The study on Bioactive heteroleptic Bi(V) complexes highlights the role of experimental and computational methods in understanding the structure–activity relationships of the complexes. DFT calculations and XRD analysis revealed key structural parameters, with Bi–O bond lengths of 2.05–2.12 Å and Bi–N bond lengths of 2.28–2.35 Å, indicating strong coordination and stability. The HOMO-LUMO gap, calculated at 3.1–3.8 eV, demonstrated moderate reactivity suitable for biological applications. MD showed binding energies of −6.7 to −8.1 kcal/mol, indicating strong interactions like hydrogen bonding and π-π stacking. This study exemplifies how computational approaches complement experimental methods in optimizing Bi complexes for enhanced biological activity [48].
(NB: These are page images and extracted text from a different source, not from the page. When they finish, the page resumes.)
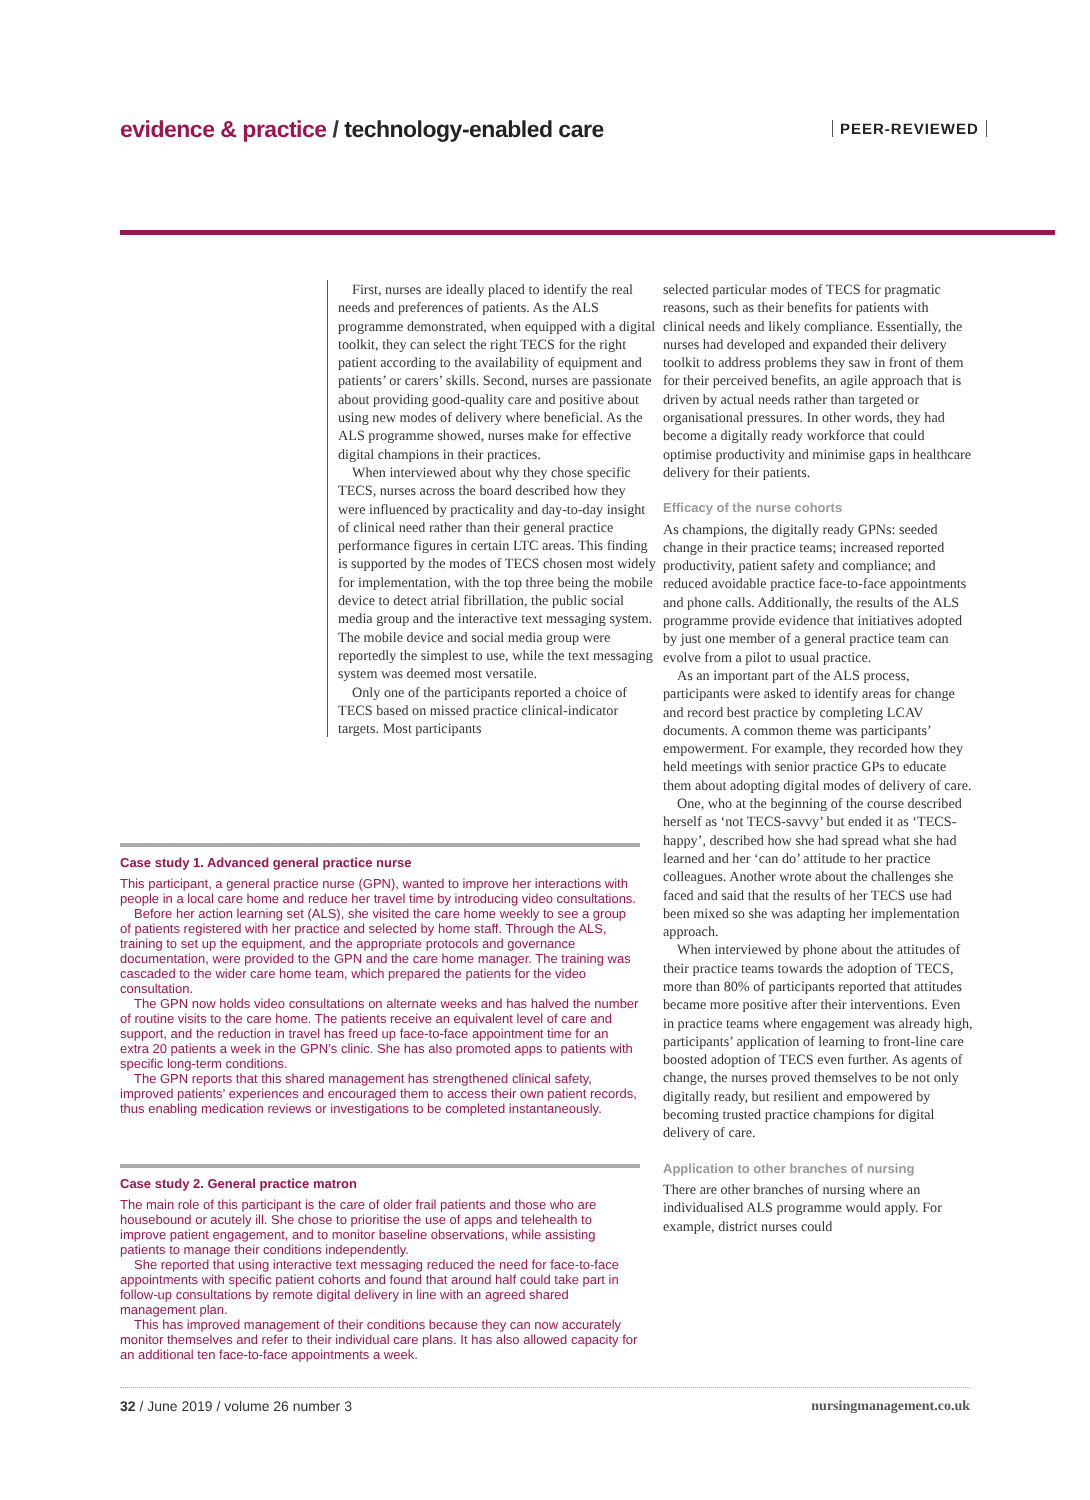evidence & practice / technology-enabled care
PEER-REVIEWED
First, nurses are ideally placed to identify the real needs and preferences of patients. As the ALS programme demonstrated, when equipped with a digital toolkit, they can select the right TECS for the right patient according to the availability of equipment and patients’ or carers’ skills. Second, nurses are passionate about providing good-quality care and positive about using new modes of delivery where beneficial. As the ALS programme showed, nurses make for effective digital champions in their practices.
When interviewed about why they chose specific TECS, nurses across the board described how they were influenced by practicality and day-to-day insight of clinical need rather than their general practice performance figures in certain LTC areas. This finding is supported by the modes of TECS chosen most widely for implementation, with the top three being the mobile device to detect atrial fibrillation, the public social media group and the interactive text messaging system. The mobile device and social media group were reportedly the simplest to use, while the text messaging system was deemed most versatile.
Only one of the participants reported a choice of TECS based on missed practice clinical-indicator targets. Most participants
Case study 1. Advanced general practice nurse
This participant, a general practice nurse (GPN), wanted to improve her interactions with people in a local care home and reduce her travel time by introducing video consultations.
Before her action learning set (ALS), she visited the care home weekly to see a group of patients registered with her practice and selected by home staff. Through the ALS, training to set up the equipment, and the appropriate protocols and governance documentation, were provided to the GPN and the care home manager. The training was cascaded to the wider care home team, which prepared the patients for the video consultation.
The GPN now holds video consultations on alternate weeks and has halved the number of routine visits to the care home. The patients receive an equivalent level of care and support, and the reduction in travel has freed up face-to-face appointment time for an extra 20 patients a week in the GPN’s clinic. She has also promoted apps to patients with specific long-term conditions.
The GPN reports that this shared management has strengthened clinical safety, improved patients’ experiences and encouraged them to access their own patient records, thus enabling medication reviews or investigations to be completed instantaneously.
Case study 2. General practice matron
The main role of this participant is the care of older frail patients and those who are housebound or acutely ill. She chose to prioritise the use of apps and telehealth to improve patient engagement, and to monitor baseline observations, while assisting patients to manage their conditions independently.
She reported that using interactive text messaging reduced the need for face-to-face appointments with specific patient cohorts and found that around half could take part in follow-up consultations by remote digital delivery in line with an agreed shared management plan.
This has improved management of their conditions because they can now accurately monitor themselves and refer to their individual care plans. It has also allowed capacity for an additional ten face-to-face appointments a week.
selected particular modes of TECS for pragmatic reasons, such as their benefits for patients with clinical needs and likely compliance. Essentially, the nurses had developed and expanded their delivery toolkit to address problems they saw in front of them for their perceived benefits, an agile approach that is driven by actual needs rather than targeted or organisational pressures. In other words, they had become a digitally ready workforce that could optimise productivity and minimise gaps in healthcare delivery for their patients.
Efficacy of the nurse cohorts
As champions, the digitally ready GPNs: seeded change in their practice teams; increased reported productivity, patient safety and compliance; and reduced avoidable practice face-to-face appointments and phone calls. Additionally, the results of the ALS programme provide evidence that initiatives adopted by just one member of a general practice team can evolve from a pilot to usual practice.
As an important part of the ALS process, participants were asked to identify areas for change and record best practice by completing LCAV documents. A common theme was participants’ empowerment. For example, they recorded how they held meetings with senior practice GPs to educate them about adopting digital modes of delivery of care.
One, who at the beginning of the course described herself as ‘not TECS-savvy’ but ended it as ‘TECS-happy’, described how she had spread what she had learned and her ‘can do’ attitude to her practice colleagues. Another wrote about the challenges she faced and said that the results of her TECS use had been mixed so she was adapting her implementation approach.
When interviewed by phone about the attitudes of their practice teams towards the adoption of TECS, more than 80% of participants reported that attitudes became more positive after their interventions. Even in practice teams where engagement was already high, participants’ application of learning to front-line care boosted adoption of TECS even further. As agents of change, the nurses proved themselves to be not only digitally ready, but resilient and empowered by becoming trusted practice champions for digital delivery of care.
Application to other branches of nursing
There are other branches of nursing where an individualised ALS programme would apply. For example, district nurses could
32 / June 2019 / volume 26 number 3 nursingmanagement.co.uk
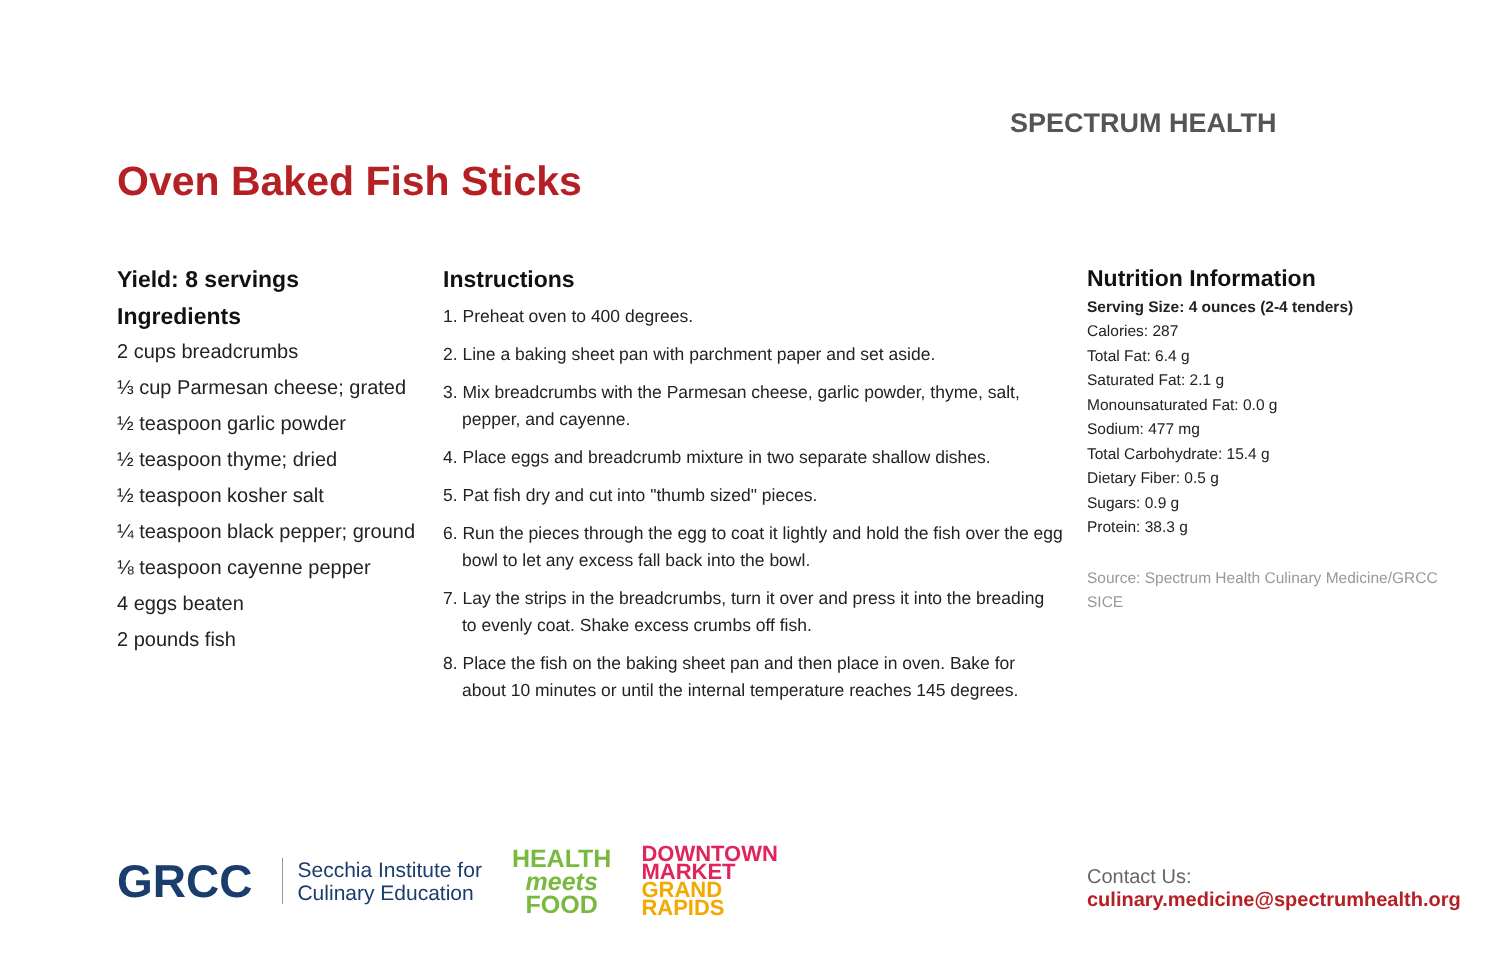SPECTRUM HEALTH
Oven Baked Fish Sticks
Yield: 8 servings
Ingredients
2 cups breadcrumbs
⅓ cup Parmesan cheese; grated
½ teaspoon garlic powder
½ teaspoon thyme; dried
½ teaspoon kosher salt
¼ teaspoon black pepper; ground
⅛ teaspoon cayenne pepper
4 eggs beaten
2 pounds fish
Instructions
1. Preheat oven to 400 degrees.
2. Line a baking sheet pan with parchment paper and set aside.
3. Mix breadcrumbs with the Parmesan cheese, garlic powder, thyme, salt, pepper, and cayenne.
4. Place eggs and breadcrumb mixture in two separate shallow dishes.
5. Pat fish dry and cut into "thumb sized" pieces.
6. Run the pieces through the egg to coat it lightly and hold the fish over the egg bowl to let any excess fall back into the bowl.
7. Lay the strips in the breadcrumbs, turn it over and press it into the breading to evenly coat. Shake excess crumbs off fish.
8. Place the fish on the baking sheet pan and then place in oven. Bake for about 10 minutes or until the internal temperature reaches 145 degrees.
Nutrition Information
Serving Size: 4 ounces (2-4 tenders)
Calories: 287
Total Fat: 6.4 g
Saturated Fat: 2.1 g
Monounsaturated Fat: 0.0 g
Sodium: 477 mg
Total Carbohydrate: 15.4 g
Dietary Fiber: 0.5 g
Sugars: 0.9 g
Protein: 38.3 g
Source: Spectrum Health Culinary Medicine/GRCC SICE
GRCC Secchia Institute for
Culinary Education HEALTH
meets
FOOD DOWNTOWN
MARKET
GRAND
RAPIDS
Contact Us:
culinary.medicine@spectrumhealth.org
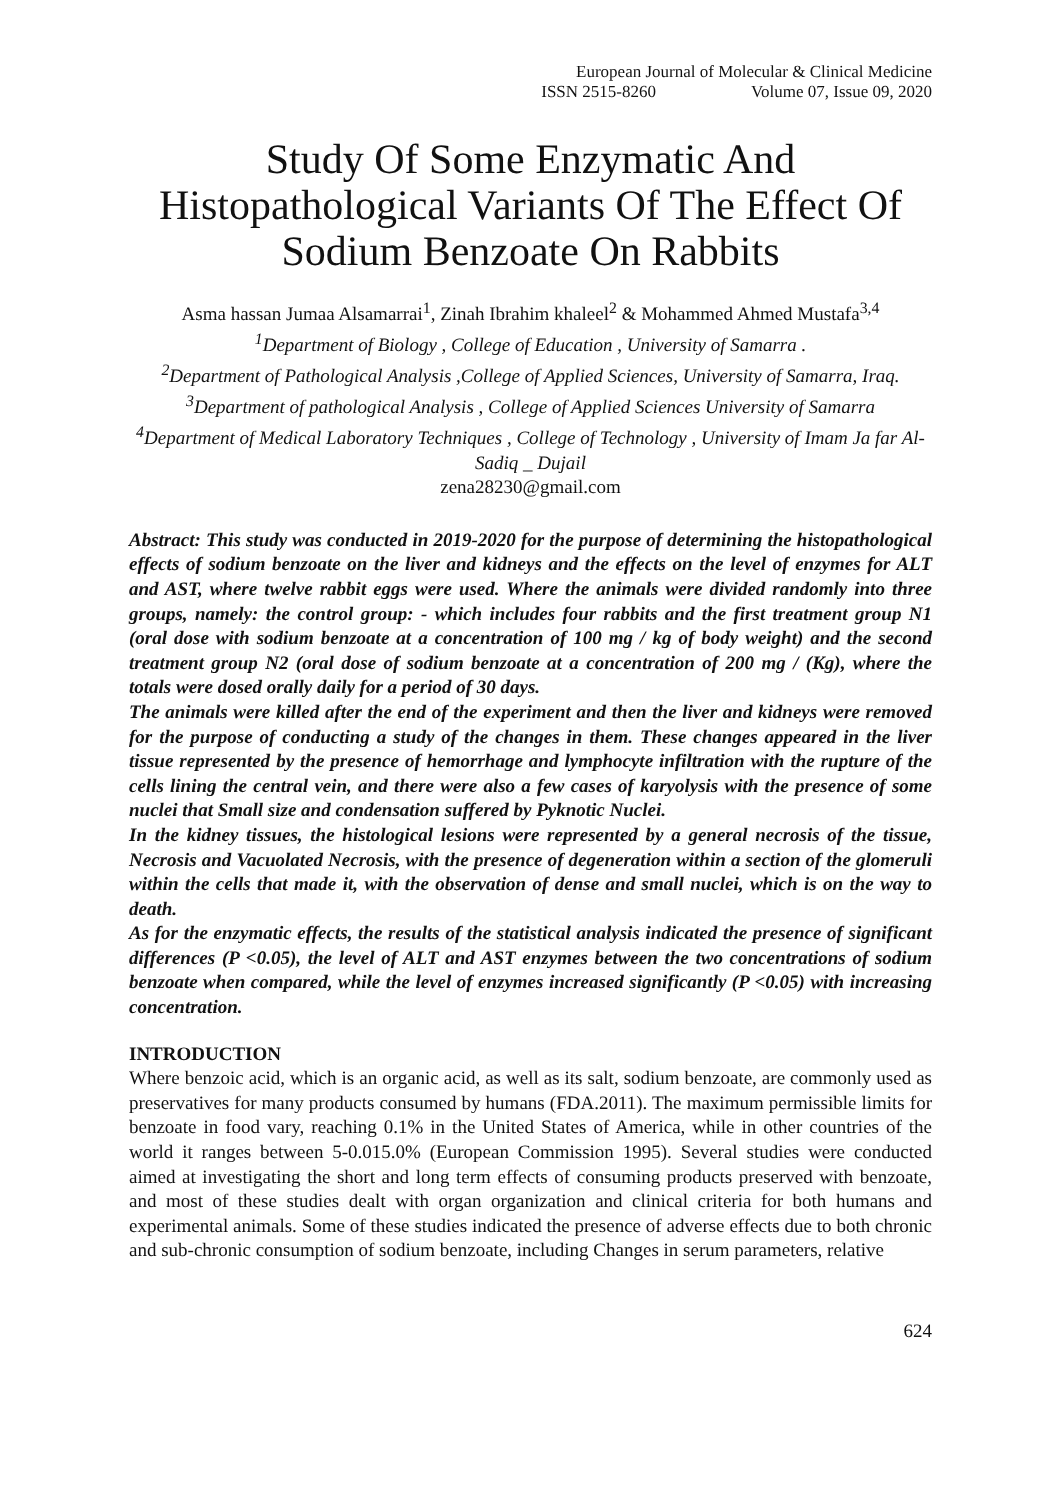European Journal of Molecular & Clinical Medicine
ISSN 2515-8260 Volume 07, Issue 09, 2020
Study Of Some Enzymatic And Histopathological Variants Of The Effect Of Sodium Benzoate On Rabbits
Asma hassan Jumaa Alsamarrai<sup>1</sup>, Zinah Ibrahim khaleel<sup>2</sup> & Mohammed Ahmed Mustafa<sup>3,4</sup>
<sup>1</sup> Department of Biology , College of Education , University of Samarra .
<sup>2</sup> Department of Pathological Analysis ,College of Applied Sciences, University of Samarra, Iraq.
<sup>3</sup> Department of pathological Analysis , College of Applied Sciences University of Samarra
<sup>4</sup> Department of Medical Laboratory Techniques , College of Technology , University of Imam Ja far Al-Sadiq _ Dujail
zena28230@gmail.com
Abstract: This study was conducted in 2019-2020 for the purpose of determining the histopathological effects of sodium benzoate on the liver and kidneys and the effects on the level of enzymes for ALT and AST, where twelve rabbit eggs were used. Where the animals were divided randomly into three groups, namely: the control group: - which includes four rabbits and the first treatment group N1 (oral dose with sodium benzoate at a concentration of 100 mg / kg of body weight) and the second treatment group N2 (oral dose of sodium benzoate at a concentration of 200 mg / (Kg), where the totals were dosed orally daily for a period of 30 days.
The animals were killed after the end of the experiment and then the liver and kidneys were removed for the purpose of conducting a study of the changes in them. These changes appeared in the liver tissue represented by the presence of hemorrhage and lymphocyte infiltration with the rupture of the cells lining the central vein, and there were also a few cases of karyolysis with the presence of some nuclei that Small size and condensation suffered by Pyknotic Nuclei.
In the kidney tissues, the histological lesions were represented by a general necrosis of the tissue, Necrosis and Vacuolated Necrosis, with the presence of degeneration within a section of the glomeruli within the cells that made it, with the observation of dense and small nuclei, which is on the way to death.
As for the enzymatic effects, the results of the statistical analysis indicated the presence of significant differences (P <0.05), the level of ALT and AST enzymes between the two concentrations of sodium benzoate when compared, while the level of enzymes increased significantly (P <0.05) with increasing concentration.
INTRODUCTION
Where benzoic acid, which is an organic acid, as well as its salt, sodium benzoate, are commonly used as preservatives for many products consumed by humans (FDA.2011). The maximum permissible limits for benzoate in food vary, reaching 0.1% in the United States of America, while in other countries of the world it ranges between 5-0.015.0% (European Commission 1995). Several studies were conducted aimed at investigating the short and long term effects of consuming products preserved with benzoate, and most of these studies dealt with organ organization and clinical criteria for both humans and experimental animals. Some of these studies indicated the presence of adverse effects due to both chronic and sub-chronic consumption of sodium benzoate, including Changes in serum parameters, relative
624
These studies have demonstrated that ligand substitution significantly influence both the geometry and biological properties of Bi complexes. By introducing different functional groups to the ligands, the electronic environment around the Bi center can be modulated, resulting in changes in reactivity and binding efficiency. Complexes with electron-donating groups exhibited higher binding affinities (lower ΔG values), indicating that ligand modification can enhance biological efficacy [49,50].

4. Conclusions

Bi complexes have shown significant promise in medicinal chemistry due to their low toxicity, high biological safety, and broad spectrum of biological activities. Both experimental and computational studies emphasize the critical role of ligand design, geometry, and electronic properties in enhancing biological efficacy. Computational approaches such as DFT, MD, and MDS have proven invaluable in understanding and predicting the behavior of these complexes. These methods provide insights into the mechanistic pathways for biological activity, such as enzyme inhibition or DNA binding, which are often challenging to capture experimentally. The combination of experimental and computational methods has the potential to speed up the exploration of Bi complexes in the search for novel drugs.